Start of Records for the task

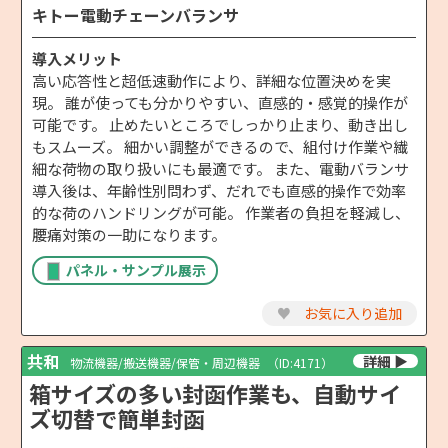
キトー電動チェーンバランサ
導入メリット
高い応答性と超低速動作により、詳細な位置決めを実
現。 誰が使っても分かりやすい、直感的・感覚的操作が
可能です。 止めたいところでしっかり止まり、動き出し
もスムーズ。 細かい調整ができるので、組付け作業や繊
細な荷物の取り扱いにも最適です。 また、電動バランサ
導入後は、年齢性別問わず、だれでも直感的操作で効率
的な荷のハンドリングが可能。 作業者の負担を軽減し、
腰痛対策の一助になります。
パネル・サンプル展示
♥
お気に入り追加
共和
物流機器/搬送機器/保管・周辺機器
（ID:4171）
箱サイズの多い封函作業も、自動サイ
ズ切替で簡単封函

End of Records for the task

## Problem description:
Every line from the one containing "高い応答性と超低速動作により、詳細な位置決めを実" through the end of the data must be repeated exactly, and no other line.

## Response below:
高い応答性と超低速動作により、詳細な位置決めを実
現。 誰が使っても分かりやすい、直感的・感覚的操作が
可能です。 止めたいところでしっかり止まり、動き出し
もスムーズ。 細かい調整ができるので、組付け作業や繊
細な荷物の取り扱いにも最適です。 また、電動バランサ
導入後は、年齢性別問わず、だれでも直感的操作で効率
的な荷のハンドリングが可能。 作業者の負担を軽減し、
腰痛対策の一助になります。
パネル・サンプル展示
♥
お気に入り追加
共和
物流機器/搬送機器/保管・周辺機器
（ID:4171）
箱サイズの多い封函作業も、自動サイ
ズ切替で簡単封函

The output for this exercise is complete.